Special Constable Michael Scott, 58, joined Northumbria Police in 1983 and has been a volunteer with the force for more than 35 years.
Michael volunteered 1,361 hours as a police volunteer this past year and spends his service helping rural communities across Northumberland.
His full-time job is in agriculture and spends his day looking after livestock, farming land and working on tractors but volunteered because he wanted to give back to the region he loves.
Michael has been thanked by Chief Constable Winton Keenen this week as he recognises the amazing work of police volunteers as part of National Volunteers Week.
Michael said: “I volunteer but for me I still see it as my career. I joined because I wanted to help people and the joy I get from that can’t be measured.
"I do it because it needs doing, someone always needs help one way or another and I’m happy to be that person the community can turn to.”
Whether it is tackling disorder, stopping a raging bull running into a crowd at a County Show, escorting Santa, delivering calves or finding missing people deep in the hills of Northumberland - Michael is always on hand to help.
In 1996 Michael was awarded a Chief Constable Commendation for saving the life of a 20-year-old man who had overturned his car and was trapped inside, slipping in-and-out of consciousness.
Michael sat with him in the car for over two hours to keep him awake, despite the fact the car was precariously balanced on the bank of the River Tyne where it could have slipped into the river at any moment.
Michael goes on to say: “You don’t think about what could happen to you, you have a job to do and you just do it. When people need your help, they come first.”
When asked about some of his toughest shifts Michael talked about Storm Desmond and how he worked almost non-stop for three days to help make sure people were safe and had food and clean water.
Michael also noted his saddest shift came with the death of his colleague PC Joe Carroll in 2006, who was killed after a prisoner he was transporting lent forward and pulled on the handbrake of the car they were in.
Michael said: “I’ll never forget that day or the moment I found out. Things like that really bring home the dangers of this line of work, I have my own family and I’m lucky enough to be a Grandad, and I do think about them when out on the job. But they also make me realise how important the work we do is, it’s about keeping communities safe.”
Michael, who also received the Pride in Policing Volunteer of the Year award for his outstanding efforts in 2017, said how he couldn’t imagine himself working outside of the rural area.
He said: “County policing is a different way of working, it’s like nowhere else, and you tackle such a varied level of crime and get to engage with passionate people who love their communities. I’m also lucky to work with such amazing people. They always keep me going and I do the same for them.”
He finished by saying: “Volunteering for Northumbria is fantastic, and I really would recommend it to anyone. It’s not for everyone but if you love helping people or want to put back in to the community then give it a go.
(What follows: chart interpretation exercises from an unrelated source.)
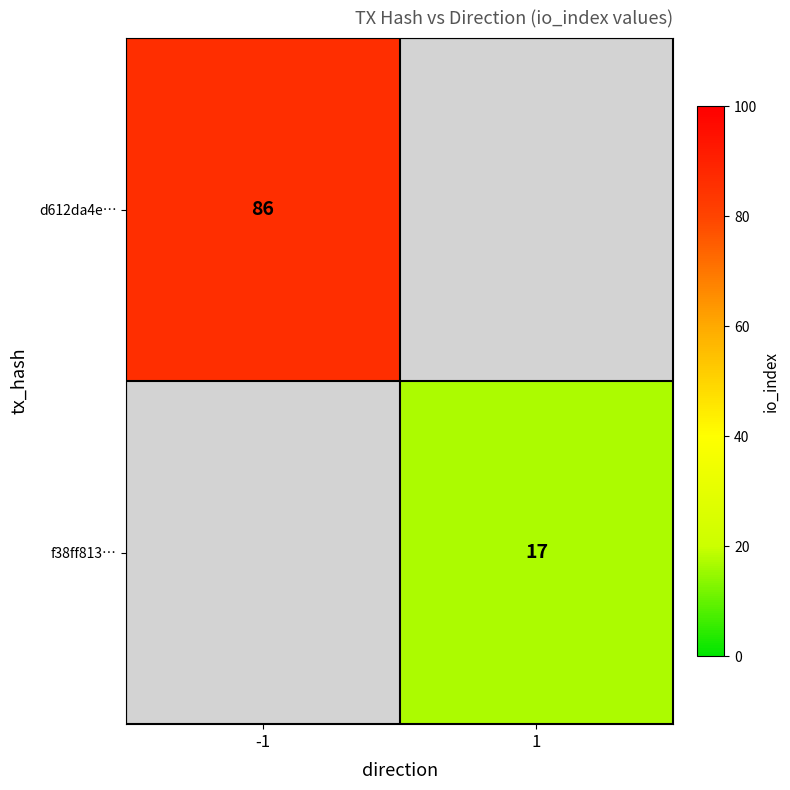

True or false: f38ff813… has a value of 7 at 1.

False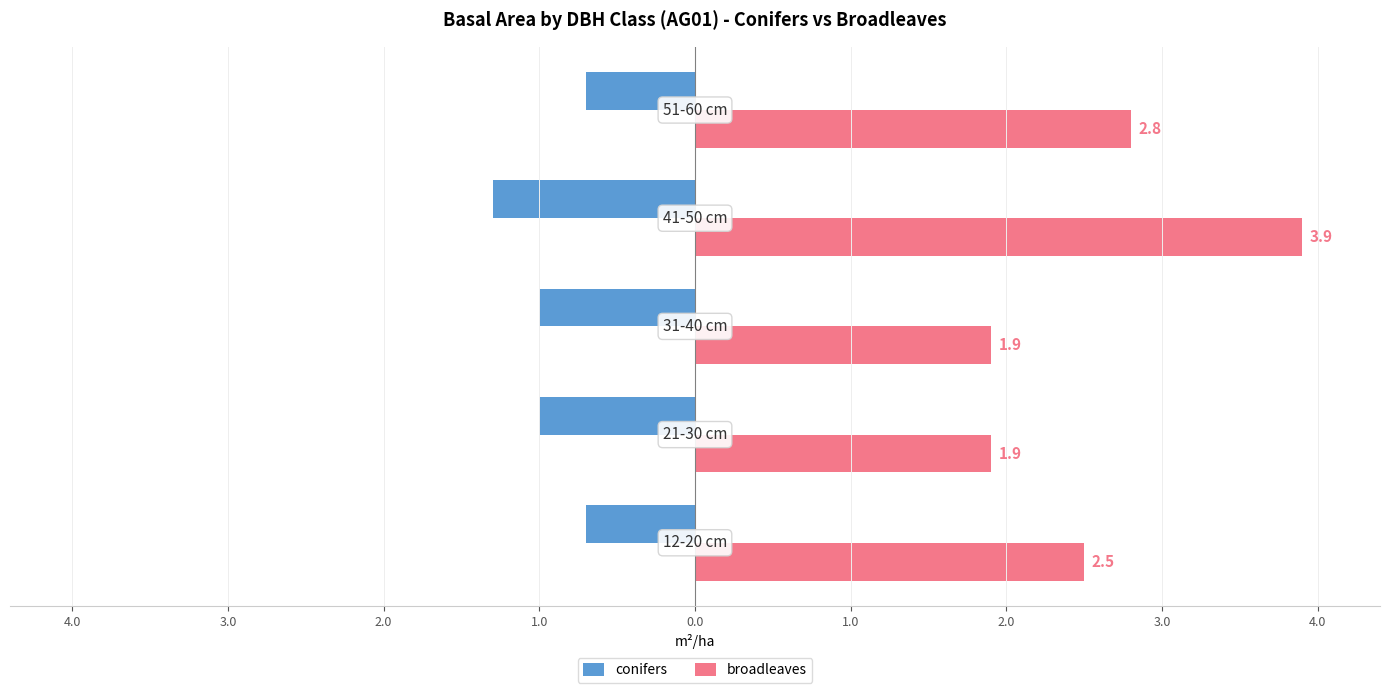

What are all the series names shown in the legend?

conifers, broadleaves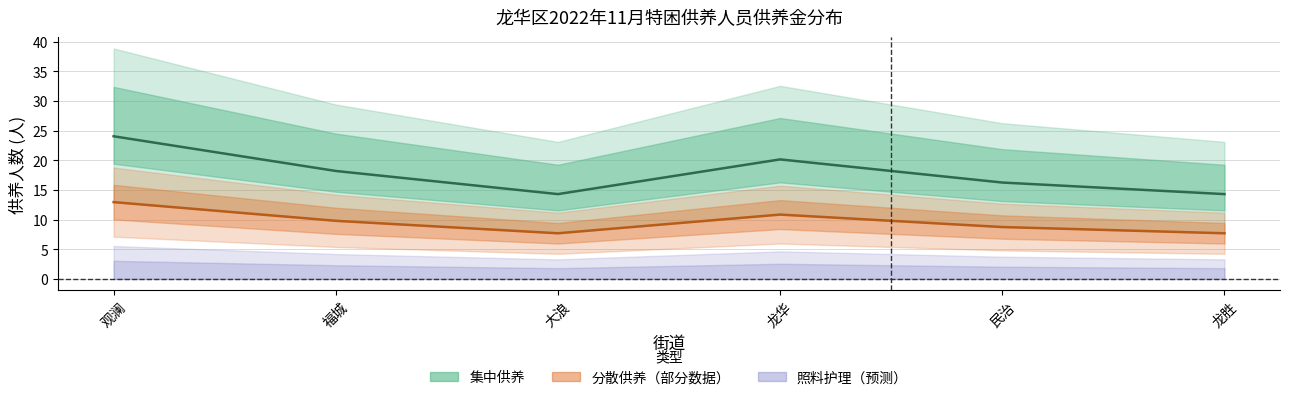

True or false: 集中供养 均值 and 分散供养 均值 intersect in this chart.

False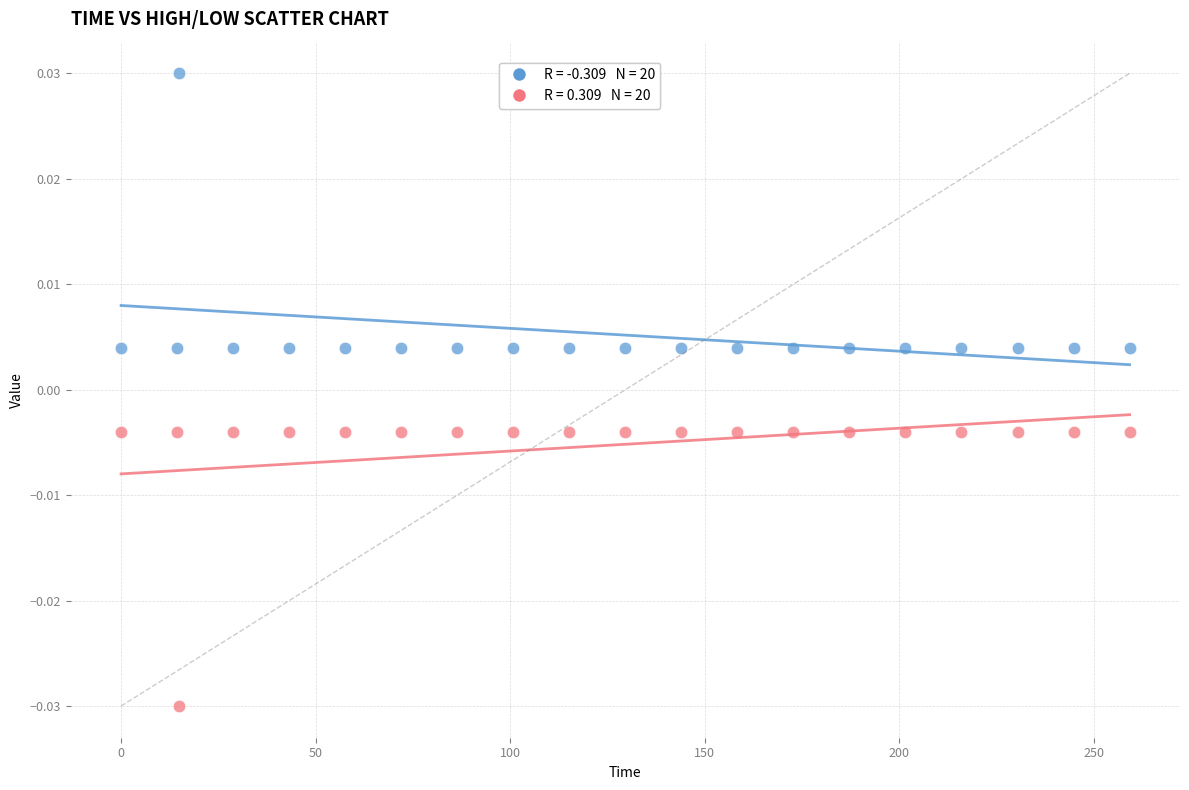

Across all data points, what is the range of X values (max minus min)?

259.2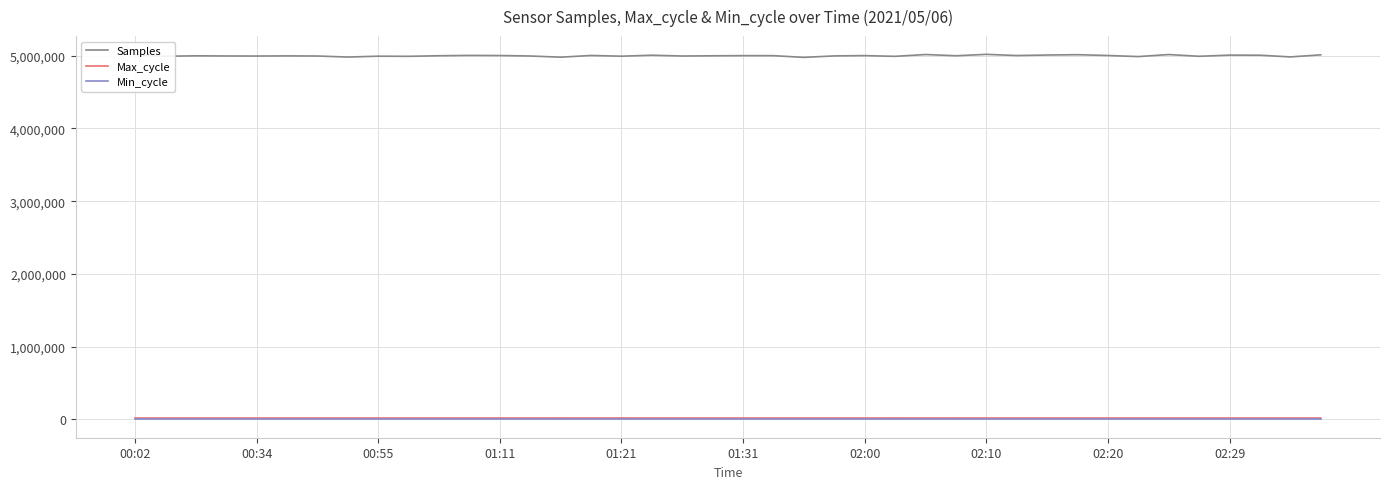

What is the sum of all Min_cycle values?

1120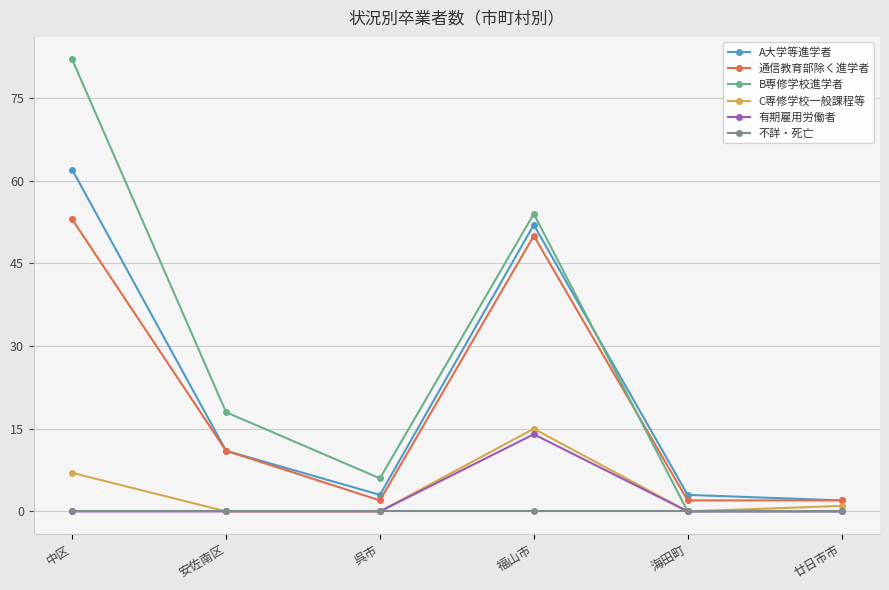

Reading right to left, list all the values displayed in this chart.

A大学等進学者: 2	3	52	3	11	62
通信教育部除く進学者: 2	2	50	2	11	53
B専修学校進学者: 0	0	54	6	18	82
C専修学校一般課程等: 1	0	15	0	0	7
有期雇用労働者: 0	0	14	0	0	0
不詳・死亡: 0	0	0	0	0	0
No set shifts, I volunteer when and where I can and I wouldn’t give it up for anything.”
Northumbria Police’s Chief Constable Winton Keenen, who went out on patrol with Michael earlier this week, said: “The Contribution of Michael and our other volunteers is genuinely outstanding and something quite frankly, we couldn’t do without.
“The respect I have for those who give up their time to help others and serve their communities is endless. We have some volunteers that dedicate over 1,000 hours a year to help support officers and staff and they will always have my gratitude and appreciation. Thank you.”
Northumbria Police and Crime Commissioner, Dame Vera Baird QC, said: “During National Volunteers Week we always hear fantastic stories of the work our volunteers do and that fills me with pride.
“They are a valuable asset to the Force and are among the most dedicated people who work for Northumbria Police, it is only right that we give them the recognition they deserve.”